TABLE 8

Summary of the Task Force consensus on the published evidence on genetic testing in primary ciliary dyskinesia (PCD) diagnostics

Whilst further evidence in a diagnostic setting is required, experts of the Task Force agreed:
 1. Genetic testing to confirm diagnosis can be performed in PCD individuals diagnosed by other means (e.g.
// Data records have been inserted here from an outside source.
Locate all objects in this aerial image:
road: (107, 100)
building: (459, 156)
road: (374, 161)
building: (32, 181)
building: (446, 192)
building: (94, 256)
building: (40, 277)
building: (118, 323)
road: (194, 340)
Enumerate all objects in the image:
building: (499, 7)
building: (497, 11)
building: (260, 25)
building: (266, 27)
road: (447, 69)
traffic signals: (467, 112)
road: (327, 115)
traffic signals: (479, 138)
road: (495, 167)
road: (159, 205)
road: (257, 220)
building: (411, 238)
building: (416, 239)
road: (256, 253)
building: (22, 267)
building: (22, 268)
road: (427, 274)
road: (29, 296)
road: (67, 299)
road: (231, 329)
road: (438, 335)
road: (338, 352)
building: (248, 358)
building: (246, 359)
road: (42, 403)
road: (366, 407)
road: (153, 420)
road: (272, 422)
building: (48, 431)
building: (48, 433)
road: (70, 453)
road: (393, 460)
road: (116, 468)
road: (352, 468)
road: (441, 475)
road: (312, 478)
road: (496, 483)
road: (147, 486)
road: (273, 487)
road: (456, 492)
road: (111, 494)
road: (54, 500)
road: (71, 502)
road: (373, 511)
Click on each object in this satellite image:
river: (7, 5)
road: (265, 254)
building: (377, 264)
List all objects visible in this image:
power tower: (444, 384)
HSVA, TEM, IF) or in individuals with high clinical suspicion for PCD (typical clinical findings, low nNO) and no availability of other investigations, such as HSVA, TEM or IF. A negative genetic test does not exclude PCD.
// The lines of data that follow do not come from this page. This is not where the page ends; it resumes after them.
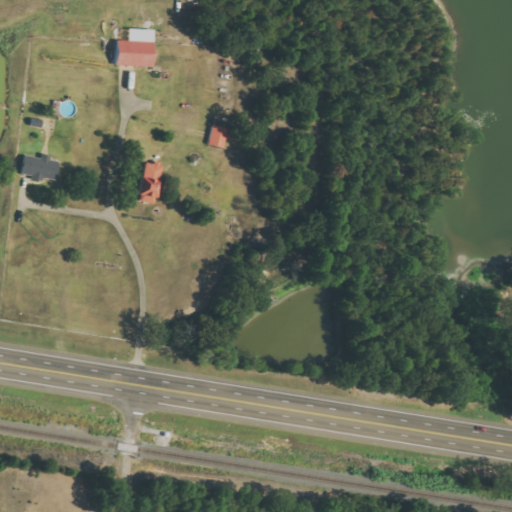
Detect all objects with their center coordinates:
building: (133, 53)
building: (217, 136)
road: (118, 156)
building: (39, 167)
building: (150, 182)
road: (133, 257)
road: (256, 394)
road: (129, 442)
railway: (255, 466)
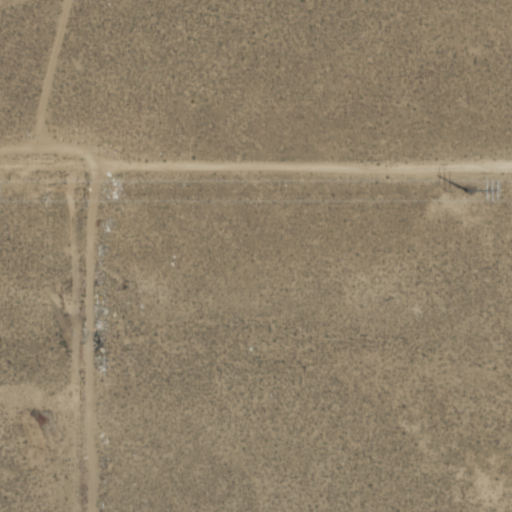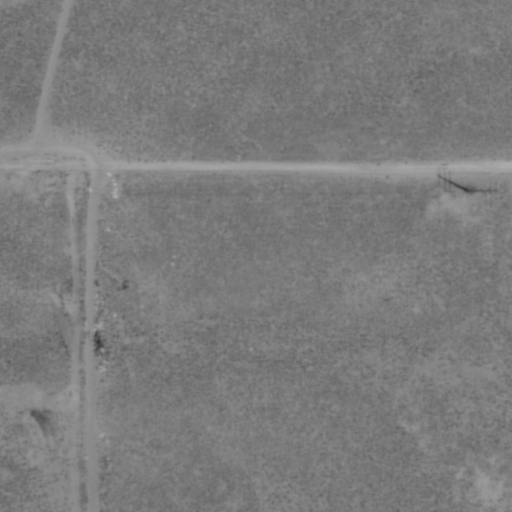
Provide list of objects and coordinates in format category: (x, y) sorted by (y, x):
power tower: (471, 192)
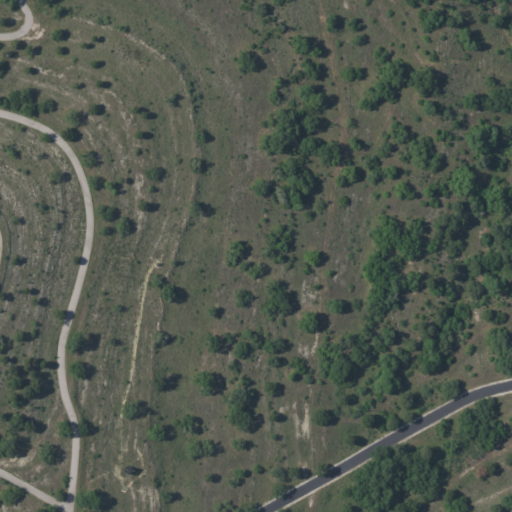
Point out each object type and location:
road: (384, 442)
road: (460, 468)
 2. Genetic testing can also be performed to establish diagnosis in patients highly suspected of PCD and in whom HSVA, TEM or IF failed to confirm the diagnosis, as can be the case for patients with DNAH11, CCNO, MCIDAS or RSPH gene mutations.
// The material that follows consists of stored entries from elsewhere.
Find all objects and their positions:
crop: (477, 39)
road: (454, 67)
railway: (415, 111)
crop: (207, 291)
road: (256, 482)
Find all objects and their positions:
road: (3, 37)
 3. Genetic testing and interpretation of results should follow national and international best practice guidelines [114, 115].
 4. Genetic diagnosis has to be consistent with the clinical and TEM/IF/HSVA phenotype, or diagnosis reconsidered if the picture is inconsistent.
 5. Allelic segregation analysis within the family (especially in both parents) is important to confirm the genotype in the probands (to differentiate between homozygosity and hemizygosity, and between compound heterozygosity and a complex allele).
 6. Genetic testing in probands and in their relatives is helpful for genetic counselling to inform reproductive choices.
 7. In the future genetic testing might be important for genotype specific therapy.

HSVA: high-speed video microscopy analysis; TEM: transmission electron microscopy; IF: immunofluorescence; nNO: nasal nitric oxide.